Song by Ed Sheeran featuring Meek Mill and A Boogie wit da Hoodie

from the album No.6 Collaborations Project
- Released: 12 July 2019
- Genre: Pop; hip hop;
- Length: 3:32
- Label: Asylum; Atlantic;
- Songwriters: Ed Sheeran; Robert Williams; Artist Dubose; Matthew Samuels; Jahaan Sweet; Fred Gibson;
- Producers: Fred Gibson; Boi-1da; Jahaan Sweet;

= 1000 Nights =

2019 song by Ed Sheeran

"1000 Nights" is a song by English singer-songwriter Ed Sheeran featuring American rappers Meek Mill and A Boogie wit da Hoodie from the former's fourth studio album, No.6 Collaborations Project (2019), released through Asylum Records and Atlantic Records on 12 July 2019. The song was written by the artists alongside producers Boi-1da, Jahaan Sweet, and Fred Again.

== Background ==
Sheeran announced the collaboration, as well as the entire album's tracklist, on 18 June 2019 via Instagram.

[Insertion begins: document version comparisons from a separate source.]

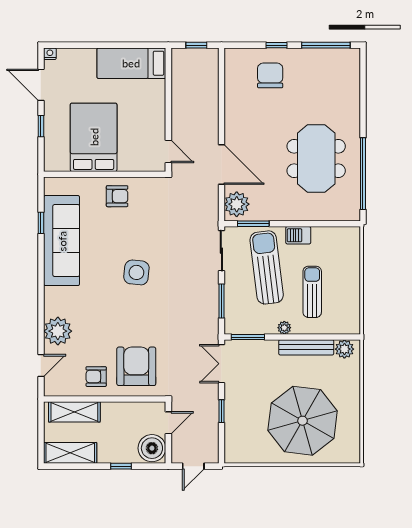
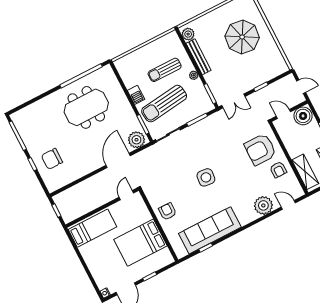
bed: (131, 63) -> (92, 228), moved, turned -90
parasol: (303, 421) -> (242, 37), width x0.73, depth x0.73

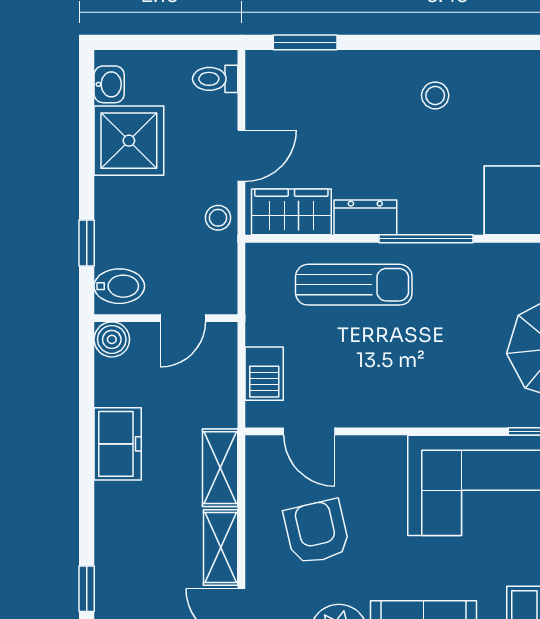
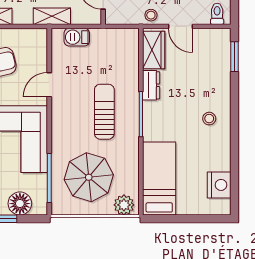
sun lounger: (354, 285) -> (104, 112), moved, turned 180
door: (309, 431) -> (49, 85), moved
shelving: (220, 468) -> (52, 16), moved

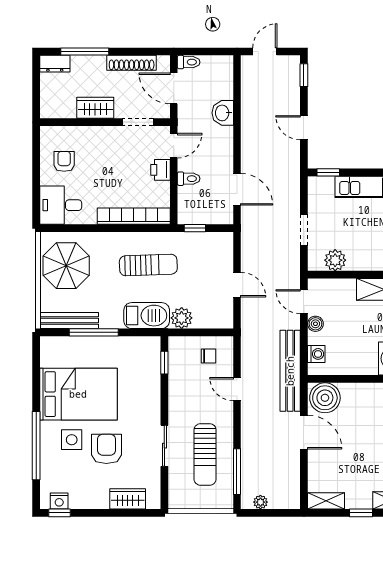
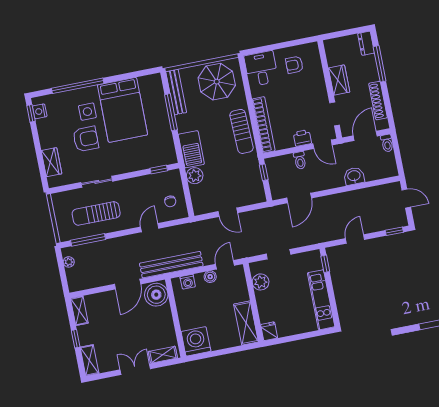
armchair: (64, 161) -> (294, 65), turned 180
sun lounger: (148, 265) -> (241, 131), moved
door: (237, 285) -> (228, 212), hinge flipped

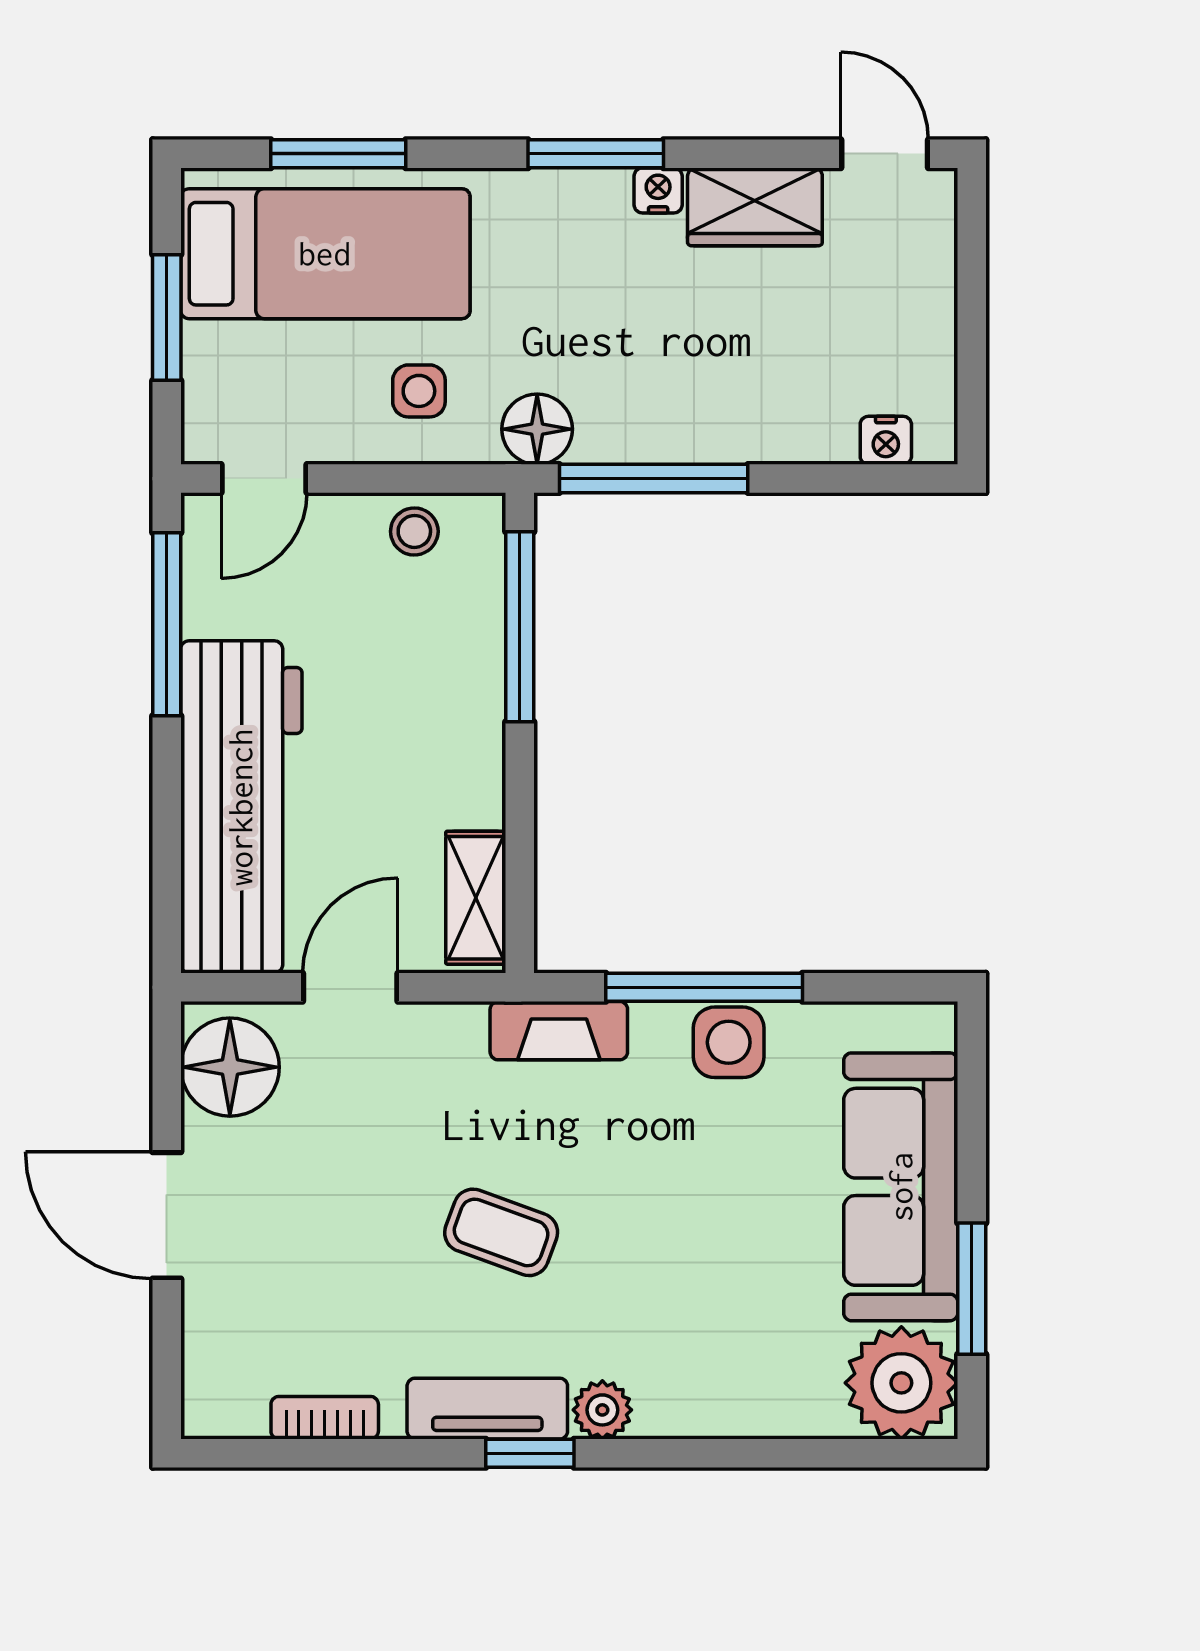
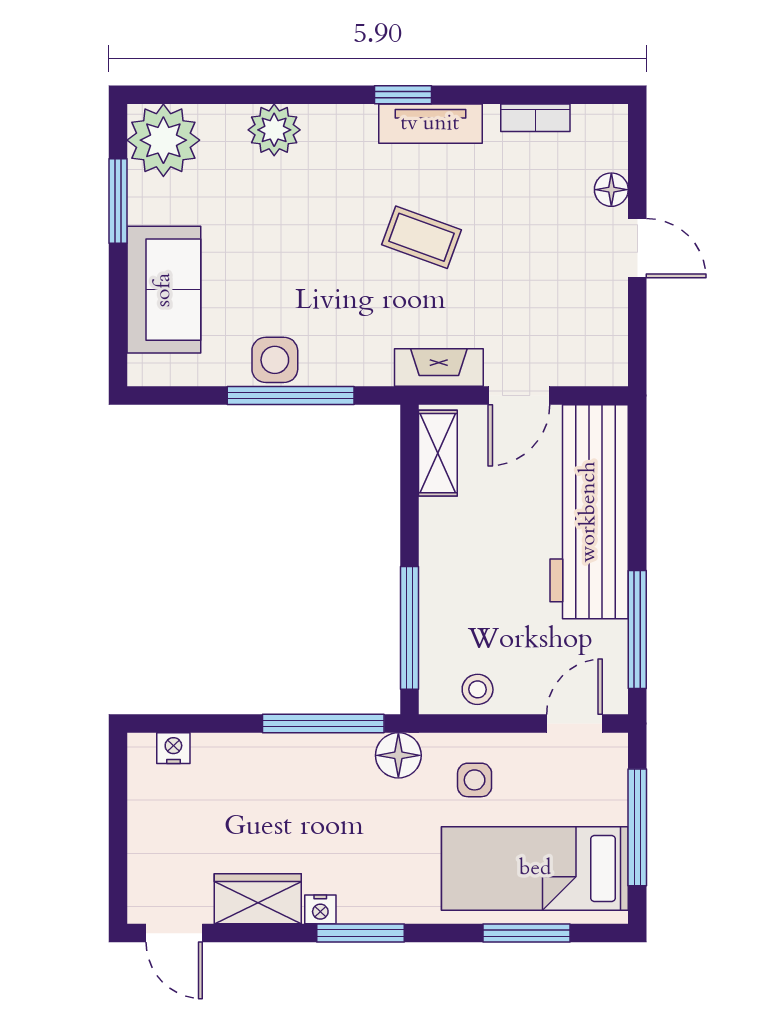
window: (167, 318) -> (637, 827), width x1.44
fireplace: (559, 1031) -> (439, 367), moved
floor lamp: (230, 1067) -> (611, 190), moved, width x0.53, depth x0.53
sofa: (901, 1187) -> (164, 290), width x0.73
door: (167, 1215) -> (637, 248), width x0.73
plant: (602, 1410) -> (274, 130), moved, width x1.38, depth x1.38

Immediately following Sheeran's announcement, Londra shared the "crazy surprise" with his fans on social media, saying: "All I can say at this moment is that dreams do come true and thank you, Ed Sheeran, for giving me the opportunity to do what I do on his album."

"1000 Nights" was written as lamentation of Ed Sheeran on his gruelling life on the road while he embarks in different cities each day.

Despite featuring explicit lyrics, it is not officially marked as such.

== Lyric video ==
A lyric video for the song was uploaded on Sheeran's YouTube account on 12 July 2019, coinciding with the album's release.

== Chart performance ==
"1000 Nights" charted at number 65 and 8 in Canada and Swedish Heatseeker Chart, respectively.

== Charts ==

| Chart (2019) | Peak position |
|---|---|
| Canada Hot 100 (Billboard) | 65 |
| Swedish Heatseeker Chart | 8 |

== Certifications ==

| Region | Certification | Certified units/sales |
| Canada (Music Canada) | Gold | 40,000^{‡} |
^{‡} Sales+streaming figures based on certification alone.